There are a raft of different use cases for CBS. Some of them made sense to me straight away, some of them took a little time to bounce around in my head.

Disaster Recovery

  • Production instance on-premises
  • Replicate data to public cloud
  • Fail over in DR event
  • Fail back and recover

Lift and shift

  • Production instance on-premises
  • Replicate data to public cloud
  • Run the same architecture as before
  • Run production on CBS

Use case: Dev / test

  • Replicate data to public cloud
  • Instantiate test / dev instances in public cloud
  • Refresh test / dev periodically
  • Bring changes back on-premises
  • Snapshots are more costly and slower to restore in native AWS

ActiveCluster

  • HA within an availability zone and / or across availability zones in an AWS region (ActiveCluster needs <11ms latency)
  • No downtime when a Cloud Block Store Instance goes away or there is a zone outage
  • Pure1 Cloud Mediator Witness (simple to manage and deploy)

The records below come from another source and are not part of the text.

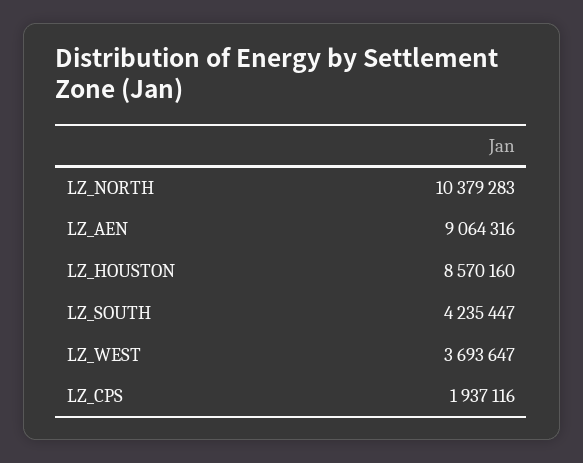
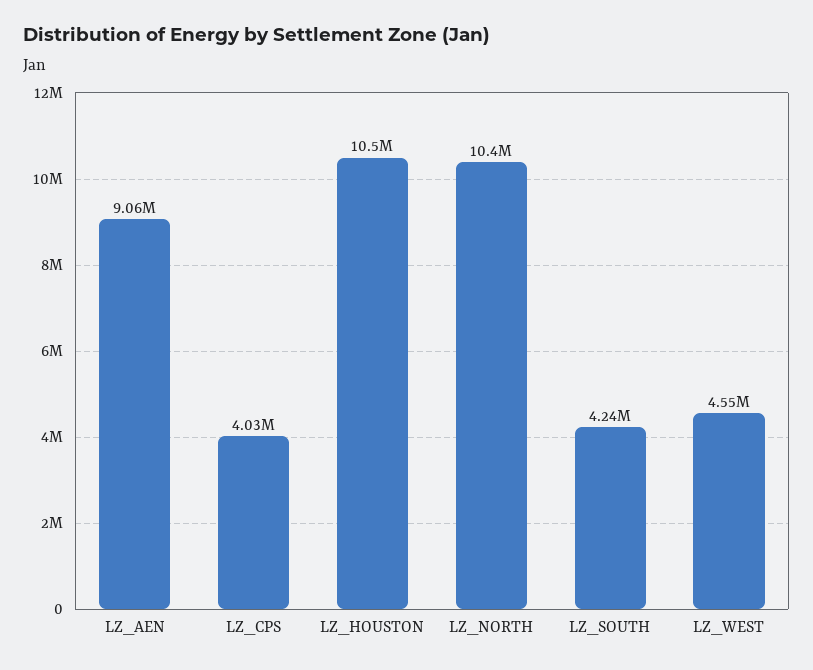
  {
    "LZ_NORTH": 10379283,
    "LZ_AEN": 9064316,
-   "LZ_HOUSTON": 8570160,
+   "LZ_HOUSTON": 10500000,
    "LZ_SOUTH": 4235447,
-   "LZ_WEST": 3693647,
+   "LZ_WEST": 4550000,
-   "LZ_CPS": 1937116
+   "LZ_CPS": 4030000
  }

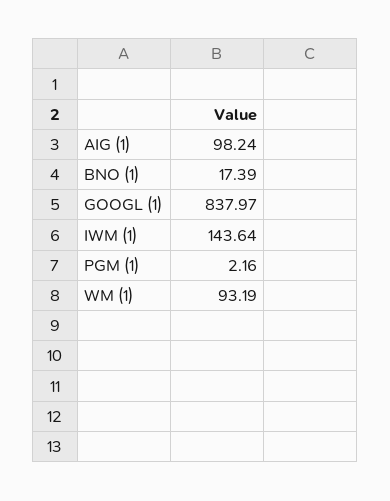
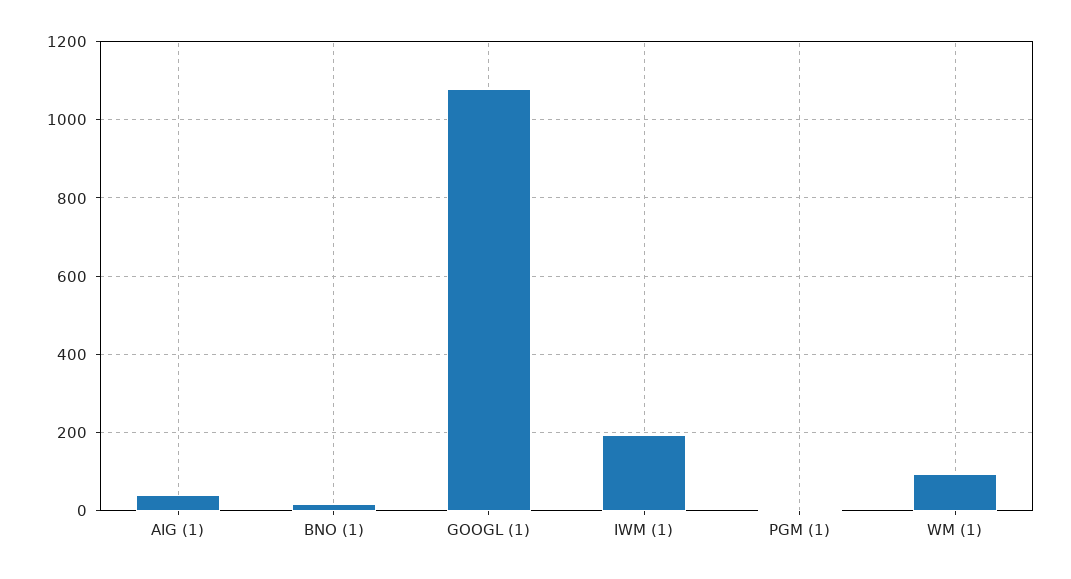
  {
-   "AIG (1)": 98.24,
+   "AIG (1)": 40,
    "BNO (1)": 17.39,
-   "GOOGL (1)": 837.97,
+   "GOOGL (1)": 1080,
-   "IWM (1)": 143.64,
+   "IWM (1)": 200,
    "PGM (1)": 2.16,
    "WM (1)": 93.19
  }

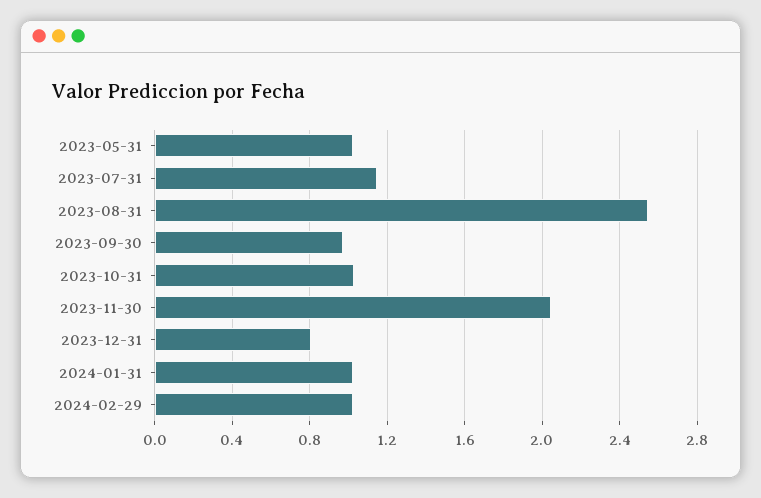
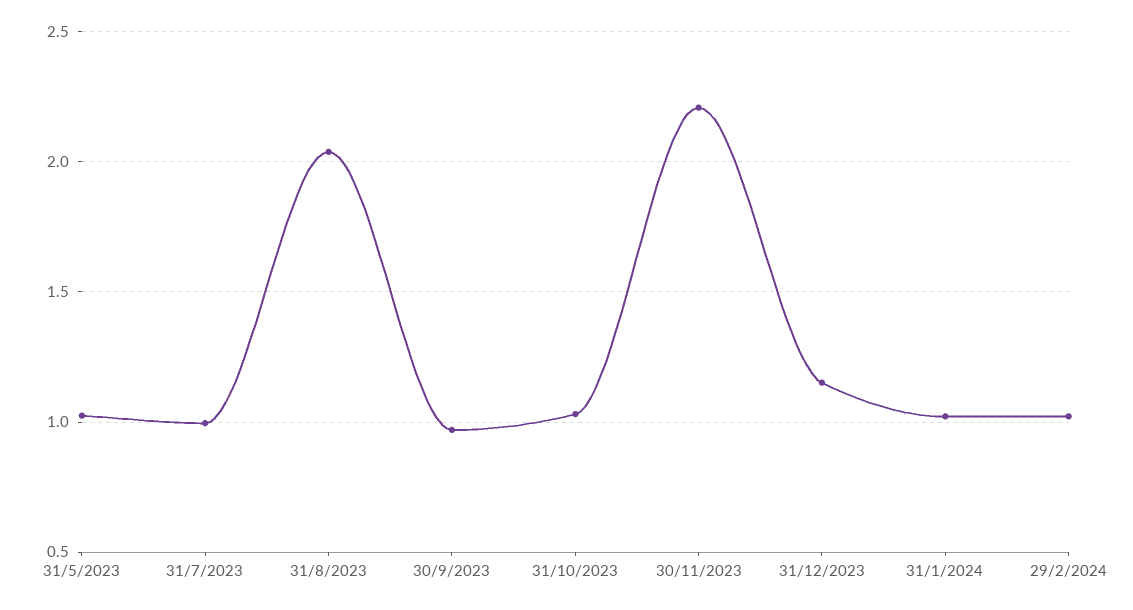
  {
    "2023-05-31": 1.05,
-   "2023-07-31": 1.15,
+   "2023-07-31": 1,
-   "2023-08-31": 2.55,
+   "2023-08-31": 2.05,
    "2023-09-30": 0.95,
    "2023-10-31": 1.05,
-   "2023-11-30": 2.05,
+   "2023-11-30": 2.2,
-   "2023-12-31": 0.8,
+   "2023-12-31": 1.15,
    "2024-01-31": 1,
    "2024-02-29": 1
  }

Migrating VMware Environments

VMware Challenges

  • AWS does not recognise VMFS
  • Replicating volumes with VMFS will not do any good

Workaround

  • Convert VMFS datastore into vVOLs
  • Now each volume has the Guest VM’s file system (NTFS, EXT3, etc)
  • Replicate VMDK vVOLs to CBS
  • Now the volumes can be mounted to EC2 with matching OS

Note: This is for the VM’s data volumes. The VM boot volume will not be usable in AWS. The VM’s application will need to be redeployed in native AWS EC2.

VMware Cloud

VMware Challenges

  • VMware Cloud does not support external storage, it only supports vSAN

Workaround

  • Connect Guest VMs directly to CBS via iSCSI

Note: I haven’t verified this myself, and I suspect there may be other ways to do this. But in the context of Pure’s offering, it makes sense.

 

Thoughts and Further Reading

There’s been a feeling in some parts of the industry for the last 5-10 years that the rise of the public cloud providers would spell the death of the traditional storage vendor. That’s clearly not been the case, but it has been interesting to see the major storage slingers evolving their product strategies to both accommodate and leverage the cloud providers in a more effective manner. Some have used the opportunity to get themselves as close as possible to the cloud providers, without actually being in the cloud. Others have deployed virtualised versions of their offerings inside public cloud and offered users the comfort of their traditional stack, but off-premises. There’s value in these approaches, for sure. But I like the way that Pure has taken it a step further and optimised its architecture to leverage some of the features of what AWS can offer from a cloud hardware perspective.

In my opinion, the main reason you’d look to leverage something like CBS on AWS is if you have an existing investment in Pure and want to keep doing things a certain way. You’re also likely using a lot of traditional VMs in AWS and want something that can improve the performance and resilience of those workloads. CBS is certainly a great way to do this. If you’re already running a raft of cloud-native applications, it’s likely that you don’t necessarily need the features on offer from CBS, as you’re already (hopefully) using them natively. I think Pure understands this though, and isn’t pushing CBS for AWS as the silver bullet for every cloud workload.

I’m looking forward to seeing what the market uptake on this product is like. I’m also keen to crunch the numbers on running this type of solution versus the cost associated with doing something on-premises or via other means. In any case, I’m looking forward to see how this capability evolves over time, and I think CBS on AWS is definitely worthy of further consideration.